ABOUT THIS EXERCISE :: Write out every one of the following records word for word, and leave the pictures out of your copy.

========

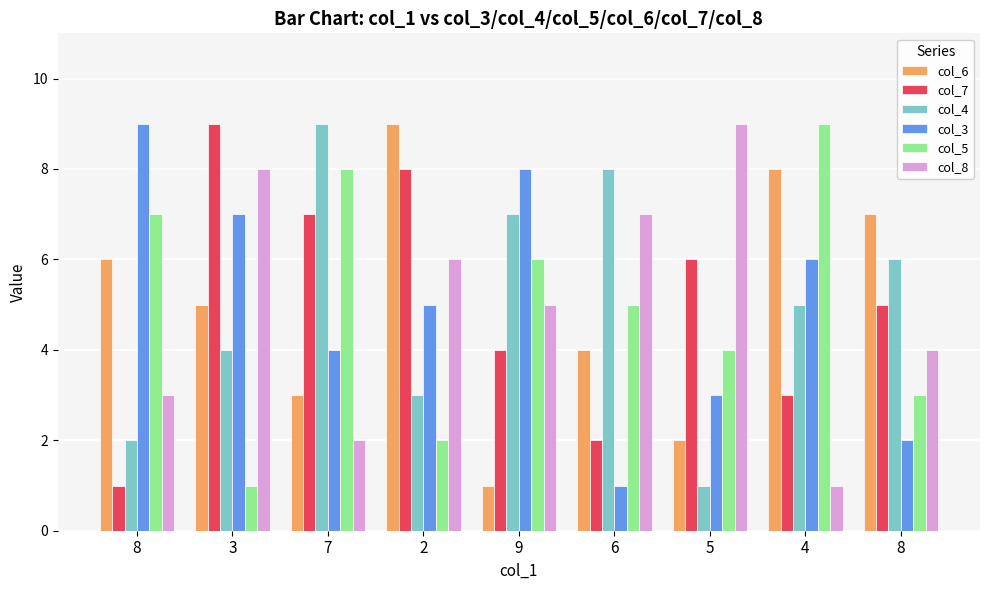

At how many categories does at least one series exceed 3?

9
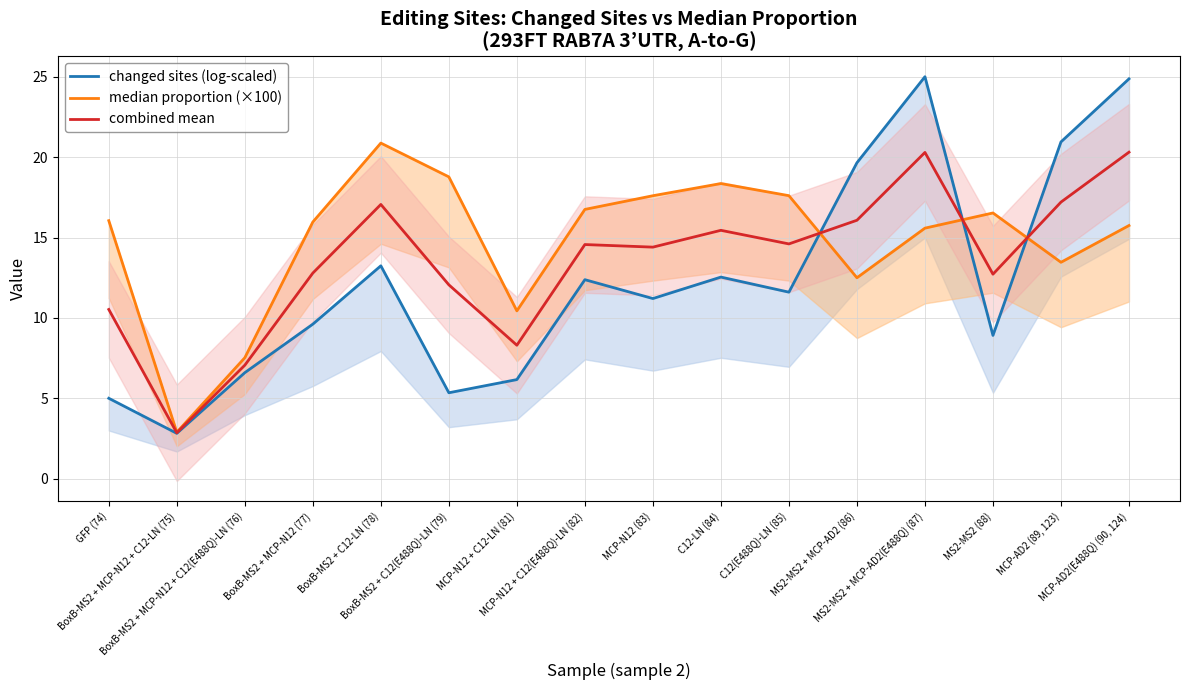

Where is the first local maximum for combined mean?

BoxB-MS2 + C12-LN (78)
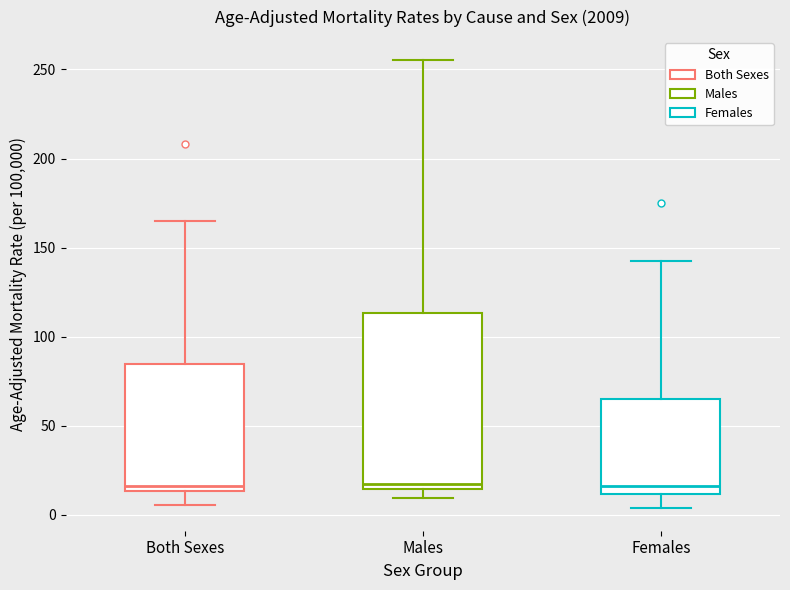

Reading left to right, read every box against the y-axis: the position of its median line, the range the box covers, and the ends of its whiskers. The values are not printed on the chart, so give them approximately, as read against the axis.

Both Sexes: median 15 (just above the box's lower edge), box 15 to 85, whiskers 5 to 165
Males: median 20, box 15 to 115, whiskers 10 to 255
Females: median 15, box 10 to 65, whiskers 5 to 145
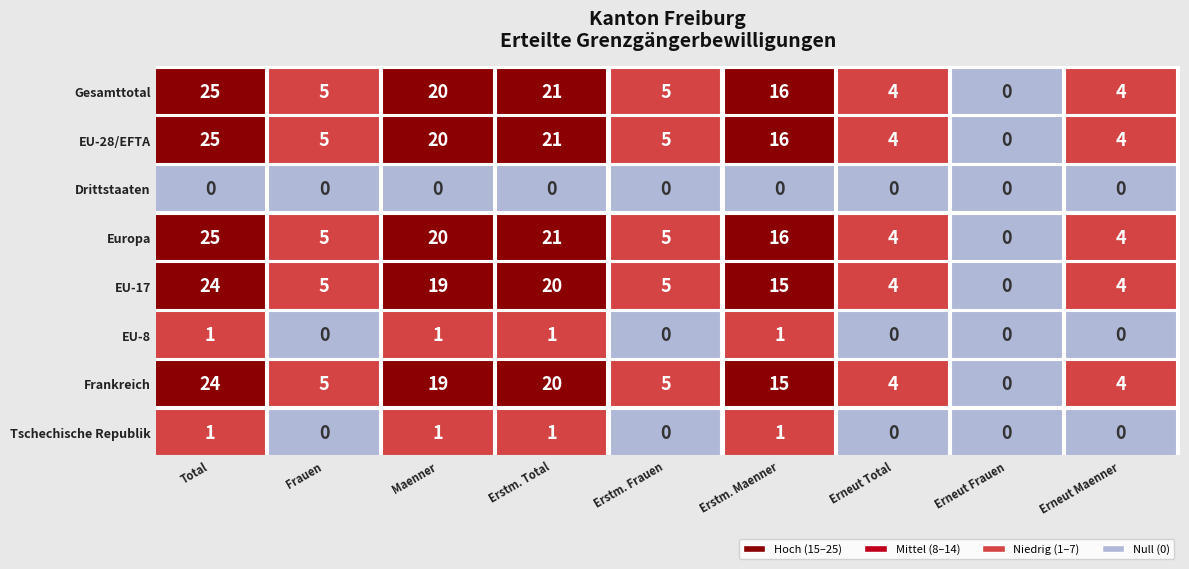

Reading left to right, list all the values displayed in this chart.

Gesamttotal: 0=25	1=5	2=20	3=21	4=5	5=16	6=4	7=0	8=4
EU-28/EFTA: 0=25	1=5	2=20	3=21	4=5	5=16	6=4	7=0	8=4
Drittstaaten: 0=0	1=0	2=0	3=0	4=0	5=0	6=0	7=0	8=0
Europa: 0=25	1=5	2=20	3=21	4=5	5=16	6=4	7=0	8=4
EU-17: 0=24	1=5	2=19	3=20	4=5	5=15	6=4	7=0	8=4
EU-8: 0=1	1=0	2=1	3=1	4=0	5=1	6=0	7=0	8=0
Frankreich: 0=24	1=5	2=19	3=20	4=5	5=15	6=4	7=0	8=4
Tschechische Republik: 0=1	1=0	2=1	3=1	4=0	5=1	6=0	7=0	8=0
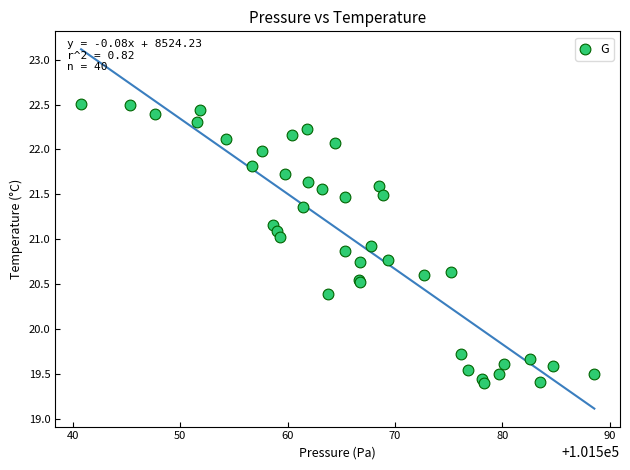

What Y value in the scatter plot is closest to 20?

19.7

========

FINISHED EXERCISE ::
At how many categories does at least one series exceed 3?

9

Where is the first local maximum for combined mean?

BoxB-MS2 + C12-LN (78)

Reading left to right, read every box against the y-axis: the position of its median line, the range the box covers, and the ends of its whiskers. The values are not printed on the chart, so give them approximately, as read against the axis.

Both Sexes: median 15 (just above the box's lower edge), box 15 to 85, whiskers 5 to 165
Males: median 20, box 15 to 115, whiskers 10 to 255
Females: median 15, box 10 to 65, whiskers 5 to 145

Reading left to right, list all the values displayed in this chart.

Gesamttotal: 0=25	1=5	2=20	3=21	4=5	5=16	6=4	7=0	8=4
EU-28/EFTA: 0=25	1=5	2=20	3=21	4=5	5=16	6=4	7=0	8=4
Drittstaaten: 0=0	1=0	2=0	3=0	4=0	5=0	6=0	7=0	8=0
Europa: 0=25	1=5	2=20	3=21	4=5	5=16	6=4	7=0	8=4
EU-17: 0=24	1=5	2=19	3=20	4=5	5=15	6=4	7=0	8=4
EU-8: 0=1	1=0	2=1	3=1	4=0	5=1	6=0	7=0	8=0
Frankreich: 0=24	1=5	2=19	3=20	4=5	5=15	6=4	7=0	8=4
Tschechische Republik: 0=1	1=0	2=1	3=1	4=0	5=1	6=0	7=0	8=0

What Y value in the scatter plot is closest to 20?

19.7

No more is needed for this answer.